In effetti la parola di speranza c'è, subito nel titolo (perché al "no" dell'intolleranza si oppone il "sì" del dialogo); e c'è nel prologo. Lì l'autore benevolmente mi coinvolge, ricordando una mia proposta di spot televisivi antiviolenza per bambini di età prescolare e dei primi gradi delle elementari.
Jacobucci lamenta che di quella proposta, poi, l'Unesco non abbia fatto nulla, ma in un certo senso quel progetto ha preso forma, anche se in altro modo. Credo sia stato un anno o due dopo il Foro che Jacobucci cita, e l'Academie Universelle des Cultures ha iniziato a dare vita a un sito internet dedicato agli educatori di tutto il mondo, per l'educazione dei bambini all'accettazione della diversità. Il principio ispiratore era (ed è, perché il sito è in progress) che l'intolleranza, come la violenza, non è una malattia, ma una disposizione quasi naturale dell'animo umano. Il bambino, così come, se potesse, vorrebbe impadronirsi di tutto quello che gli piace (e solo attraverso un'educazione continua acquisisce il rispetto della proprietà altrui), di solito reagisce con fastidio all'inusuale e al diverso (e proprio per questo le fiabe blandiscono queste sue propensioni mostrandogli il Male sotto forma di diversità, lupo, orco, strega).
Però quello stesso bambino può elaborare a poco a poco addirittura atteggiamenti di simpatia verso la diversità, prova ne sia la sua attrazione (coltivata dai media) per tanti mostri simpatici - diversi ma bonari e amabili.
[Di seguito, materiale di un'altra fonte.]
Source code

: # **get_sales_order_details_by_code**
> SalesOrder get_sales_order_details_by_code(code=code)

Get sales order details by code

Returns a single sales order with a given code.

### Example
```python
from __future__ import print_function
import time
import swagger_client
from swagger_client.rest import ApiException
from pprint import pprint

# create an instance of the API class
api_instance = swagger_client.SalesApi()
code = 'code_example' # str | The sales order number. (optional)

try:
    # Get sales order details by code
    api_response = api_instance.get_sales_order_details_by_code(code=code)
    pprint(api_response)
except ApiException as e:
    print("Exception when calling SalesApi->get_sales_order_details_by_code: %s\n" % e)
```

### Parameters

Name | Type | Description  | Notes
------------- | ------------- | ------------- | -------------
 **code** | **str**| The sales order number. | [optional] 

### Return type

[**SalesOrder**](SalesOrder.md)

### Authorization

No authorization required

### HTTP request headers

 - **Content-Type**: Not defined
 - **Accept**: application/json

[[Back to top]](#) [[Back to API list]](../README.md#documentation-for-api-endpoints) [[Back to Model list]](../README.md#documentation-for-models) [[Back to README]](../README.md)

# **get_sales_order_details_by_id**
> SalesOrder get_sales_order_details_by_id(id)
Ed ecco che il sito dell'Academie elabora materiali su temi diversi (colore della pelle, religione, cibo, usi e costumi e così via) per gli educatori di qualsiasi paese che vogliano insegnare ai loro ragazzi come si accettano coloro che sono diversi da loro. Anzitutto non dicendo bugie ai bambini, e affermando che tutti siamo uguali. I bambini si accorgono benissimo che alcuni vicini di casa o compagni di scuola non sono uguali a loro, hanno una pelle di colore diverso, gli occhi tagliati a mandorla, i capelli più ricci o più lisci, mangiano cose strane, non fanno la prima comunione.
Dunque bisogna dire ai bambini che gli esseri umani sono molto diversi tra loro, e spiegare bene in che cosa sono diversi, e perché, per poi mostrare che queste diversità possono essere una fonte di ricchezza. Il maestro di una città italiana dovrebbe aiutare i suoi bambini italiani a capire perché altri ragazzi pregano una divinità diversa, o suonano una musica che non sembra il rock. Naturalmente lo stesso deve fare un educatore cinese con bambini cinesi che vivono accanto a una comunità cristiana.
Un libro come questo di Jacobucci, con il suo panorama in negativo, può essere utilissimo a ispirare delle attività educative in positivo, perché mette in luce i punti deboli, gli interstizi in cui nel corso dei secoli il bacillo dell'intolleranza si è annidato e si è fatto strada.
Per questo mi pare severo, crudele quanto si deve, ma non disperato.